Wednesday 10
Figures in the History of Cell and Molecular Biology B (submitted papers)

› 17:15 - 18:00 (45min)
› 003
August Weismann's First Embryological Investigations 1861-1866
Charlotte Weissman  1@  
1 : University Tel Aviv Cohn Institute
Tel Aviv University -  Israel

August Weismann is one of the most influential evolutionary biologists of the 19th century, generally considered second only to Darwin in importance. He was an uncompromising selectionist, challenging prevalent, seemingly self-evident ideas, the most significant of which was the inheritance of acquired characters. In this lecture I show that Weismann's theories were heavily dependent on the progress made in cytology, and that he based his far-reaching conclusions on his early embryological-cytological work on dipterans.
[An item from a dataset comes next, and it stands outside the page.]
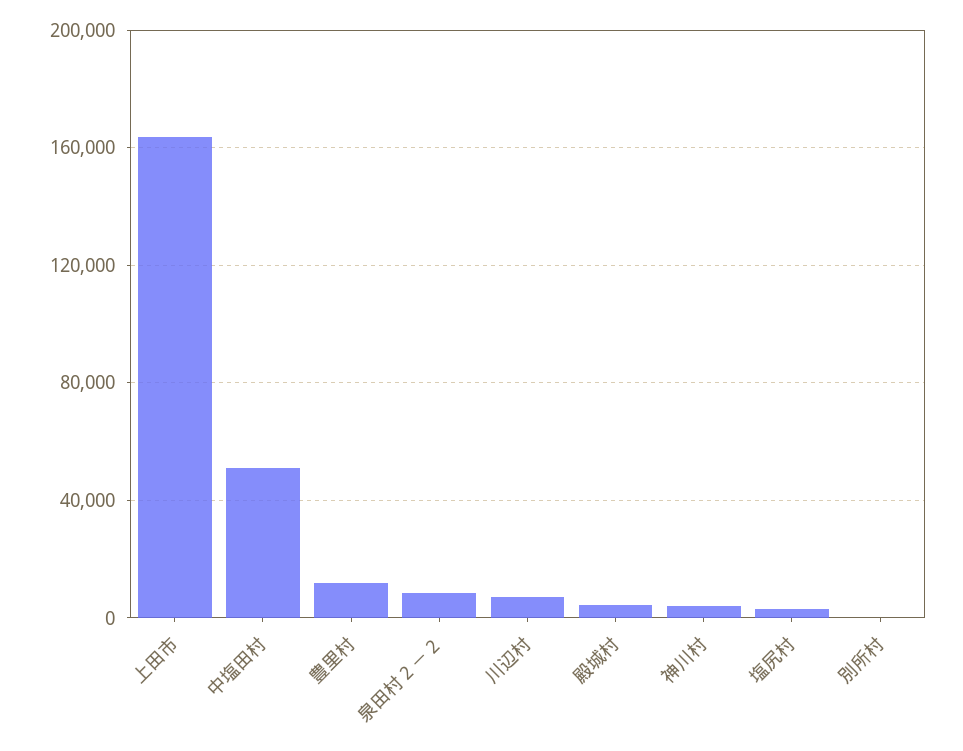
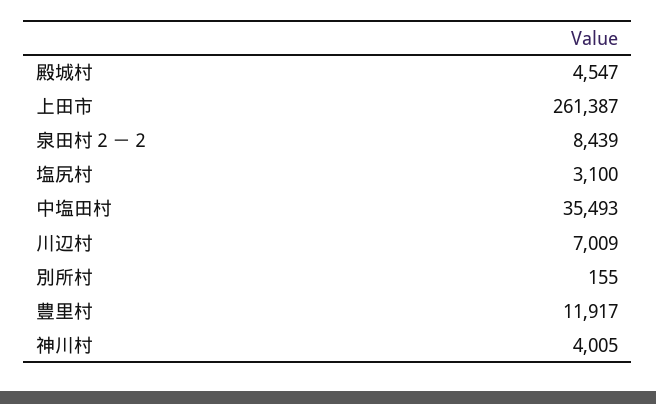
上田市: 165000 -> 261387
中塩田村: 50000 -> 35493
I suggest that his two major discoveries in the field of dipteran embryology, the discovery of the imaginal disks, the precursors from which body parts of the adult muscids differentiated, and that of the pole cells, which sequester the formative material of the gemline, were the crucial for the construction of his later ideas on development and evolution. In contrast to most modern scholars who have overlooked Weismann's early embryological studies, I argue that Weismann's most important ideas, such as developmental segregation, unequal nucleus division, particulate, pre-formative heredity, and the non-inheritance of acquired characters, are firmly related to his first microscopical investigations of dipteran embryogenesis.